TASK BRIEF - Quote every one of the entries below word for word, omitting the pictures from your answer.

[Chart-based quiz items]
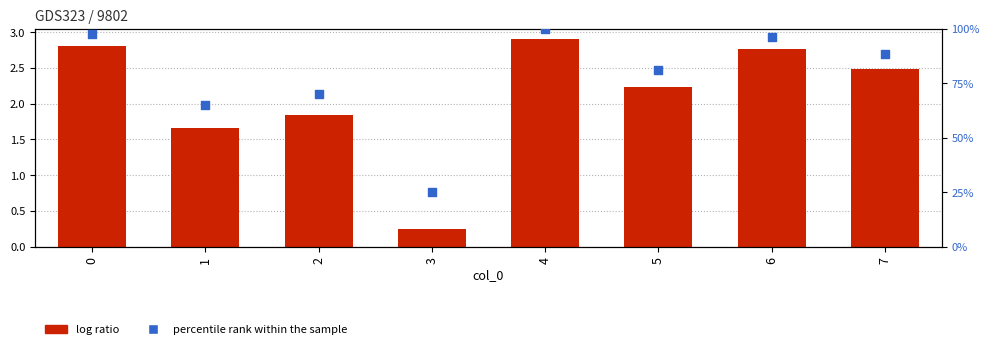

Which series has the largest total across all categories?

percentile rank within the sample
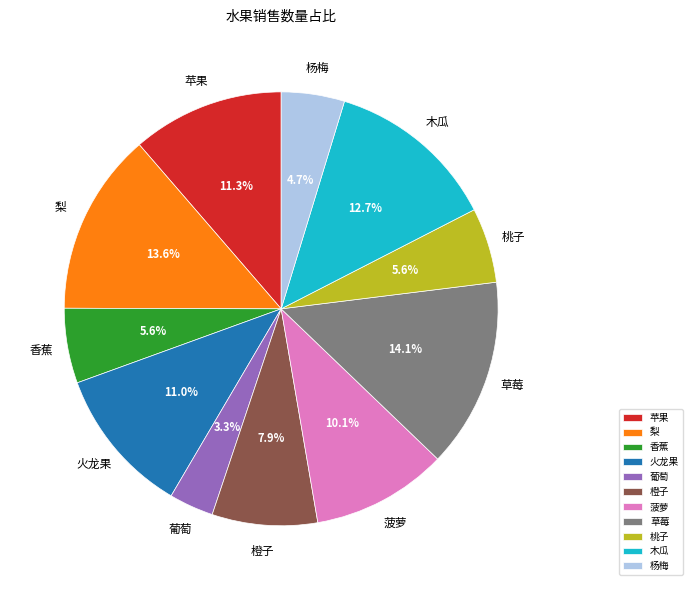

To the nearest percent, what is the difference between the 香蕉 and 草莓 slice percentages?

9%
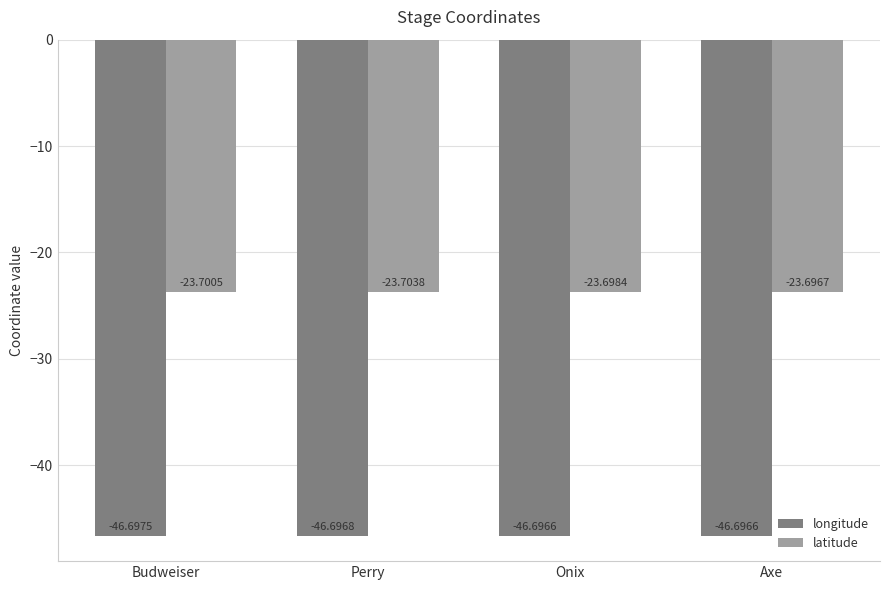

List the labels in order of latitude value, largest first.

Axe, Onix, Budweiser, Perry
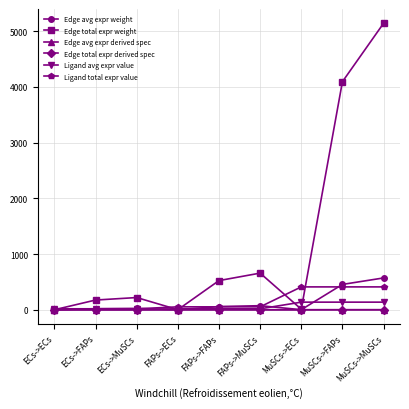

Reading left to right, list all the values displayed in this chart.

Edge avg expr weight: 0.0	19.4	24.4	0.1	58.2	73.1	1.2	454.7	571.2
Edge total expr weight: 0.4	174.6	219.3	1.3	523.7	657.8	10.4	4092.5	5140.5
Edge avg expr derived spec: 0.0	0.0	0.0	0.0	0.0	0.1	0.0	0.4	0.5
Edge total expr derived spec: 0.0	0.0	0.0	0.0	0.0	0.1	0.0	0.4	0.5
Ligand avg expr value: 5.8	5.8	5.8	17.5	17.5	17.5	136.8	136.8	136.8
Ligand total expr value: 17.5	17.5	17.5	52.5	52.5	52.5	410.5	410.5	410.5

EXERCISE RESPONSE -
Which series has the largest total across all categories?

percentile rank within the sample

To the nearest percent, what is the difference between the 香蕉 and 草莓 slice percentages?

9%

List the labels in order of latitude value, largest first.

Axe, Onix, Budweiser, Perry

Reading left to right, list all the values displayed in this chart.

Edge avg expr weight: 0.0	19.4	24.4	0.1	58.2	73.1	1.2	454.7	571.2
Edge total expr weight: 0.4	174.6	219.3	1.3	523.7	657.8	10.4	4092.5	5140.5
Edge avg expr derived spec: 0.0	0.0	0.0	0.0	0.0	0.1	0.0	0.4	0.5
Edge total expr derived spec: 0.0	0.0	0.0	0.0	0.0	0.1	0.0	0.4	0.5
Ligand avg expr value: 5.8	5.8	5.8	17.5	17.5	17.5	136.8	136.8	136.8
Ligand total expr value: 17.5	17.5	17.5	52.5	52.5	52.5	410.5	410.5	410.5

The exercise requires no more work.